:: Data in this exercise ::

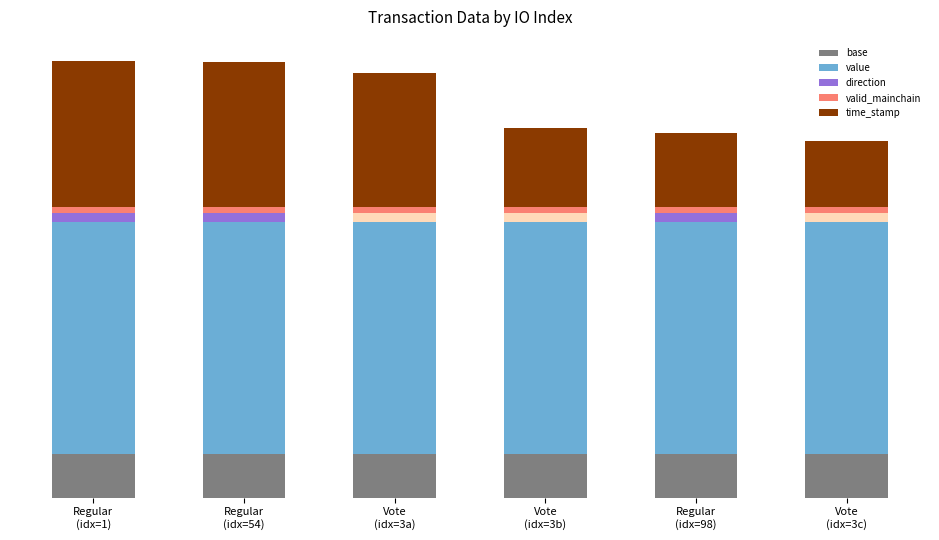

The valid_mainchain series shows 1.5 at Regular
(idx=54). True or false?

True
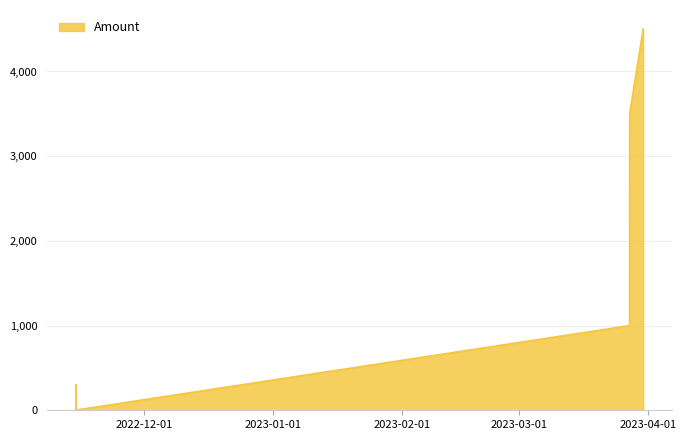

What is the sum of the values at 2023-03-27 11:35:53 and 2022-11-14 15:12:07?

1001.0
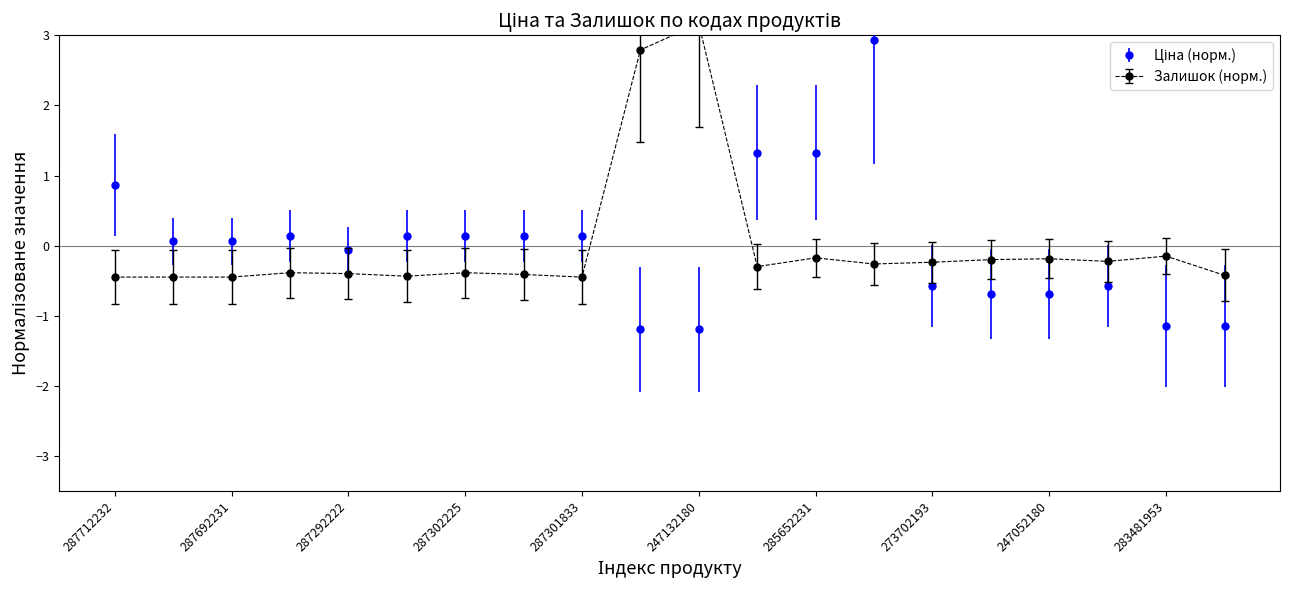

True or false: Ціна has a value of 0.1 at 287302225.

False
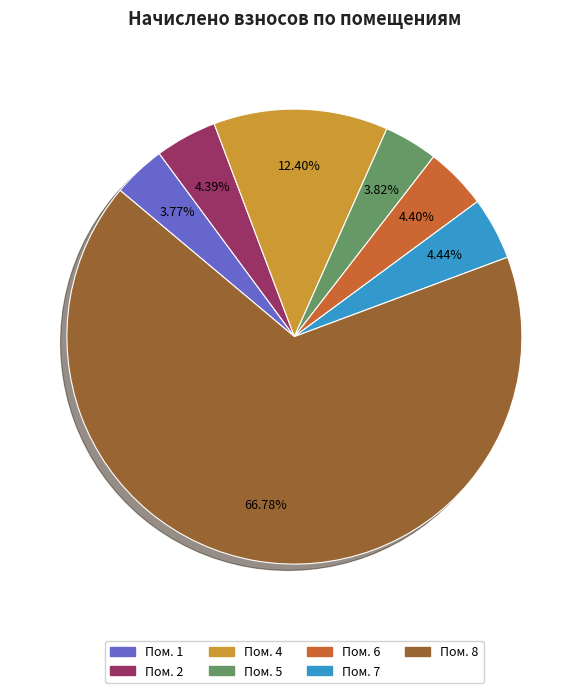

Does any single category account for the majority?

Yes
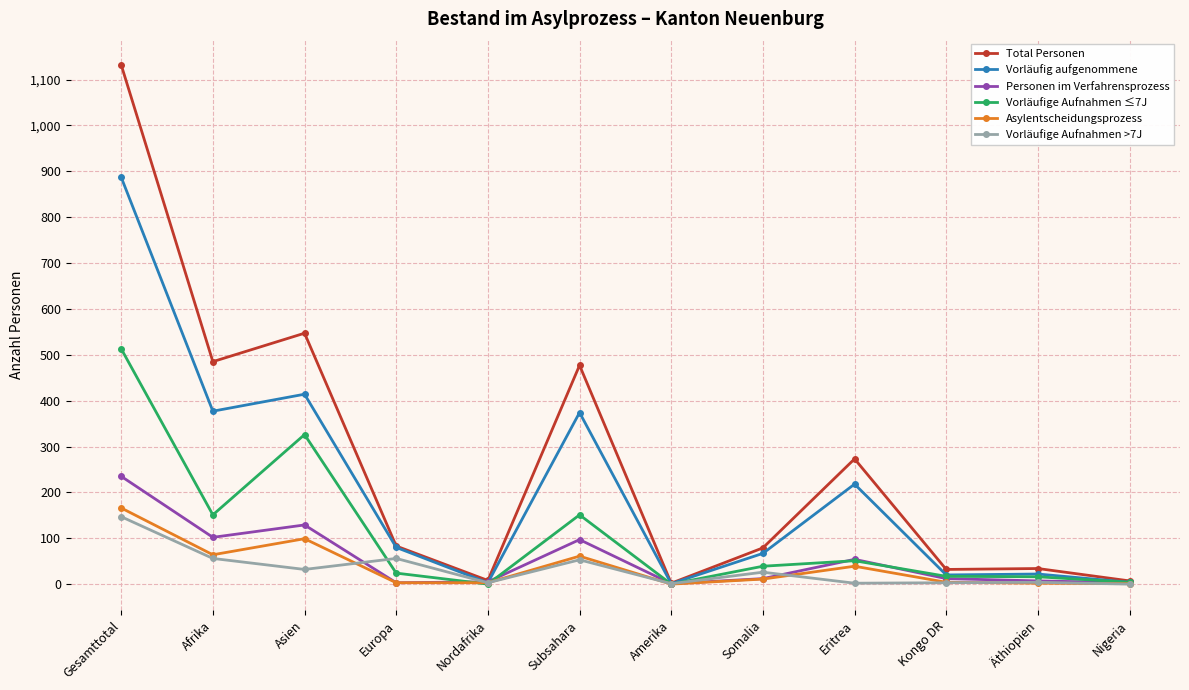

What is the greatest value displayed?

1132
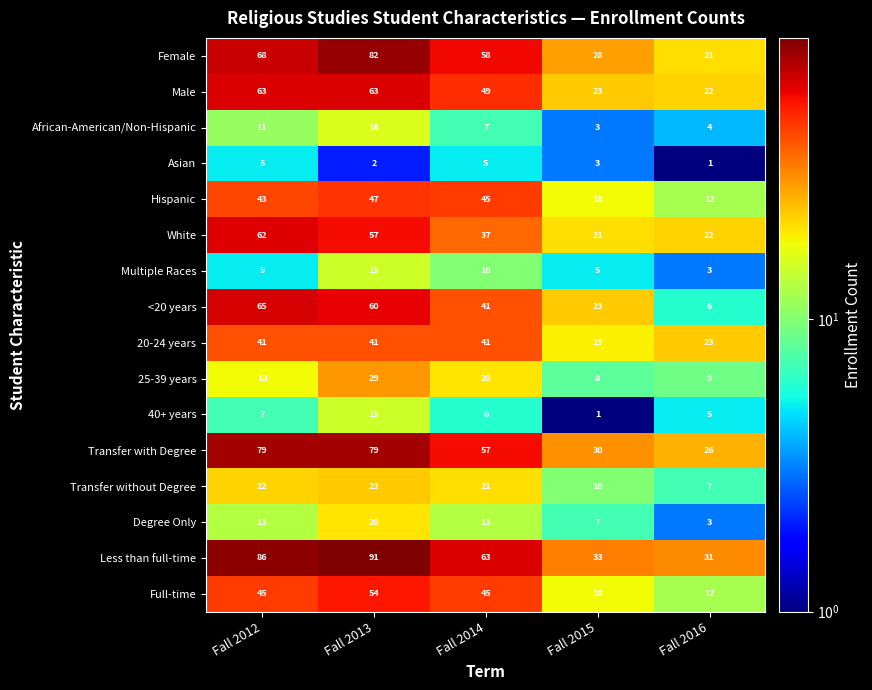

What is the sum of the Full-time values at Fall 2015 and Fall 2012?

63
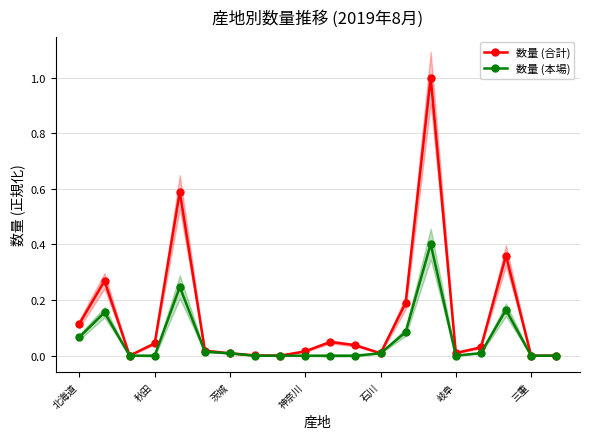

True or false: 数量 (本場) has more than 0 points higher than both neighbors.

True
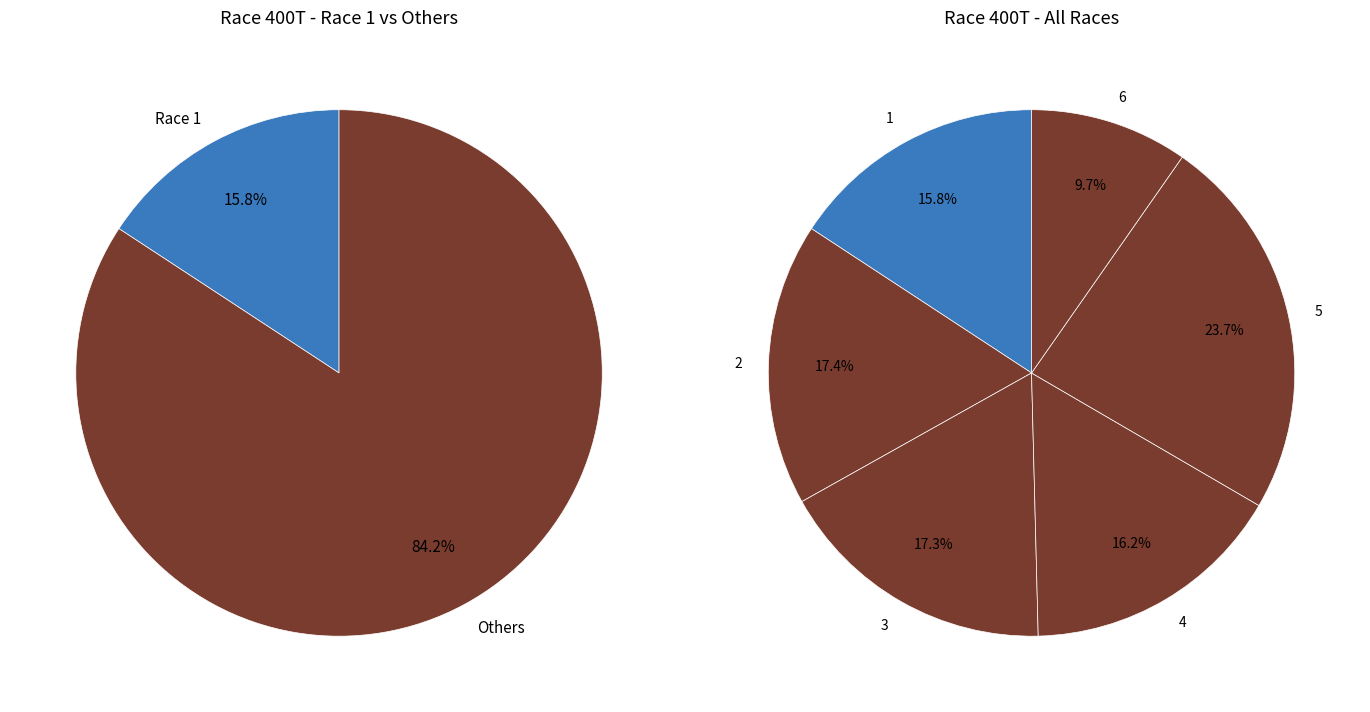

Is there a majority slice in this chart?

No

:::

> _To do_: Copy out the text of every row above word for word, leaving out the pictures.

> _Result for this exercise_:
The valid_mainchain series shows 1.5 at Regular
(idx=54). True or false?

True

What is the sum of the values at 2023-03-27 11:35:53 and 2022-11-14 15:12:07?

1001.0

True or false: Ціна has a value of 0.1 at 287302225.

False

Does any single category account for the majority?

Yes

What is the greatest value displayed?

1132

What is the sum of the Full-time values at Fall 2015 and Fall 2012?

63

True or false: 数量 (本場) has more than 0 points higher than both neighbors.

True

Is there a majority slice in this chart?

No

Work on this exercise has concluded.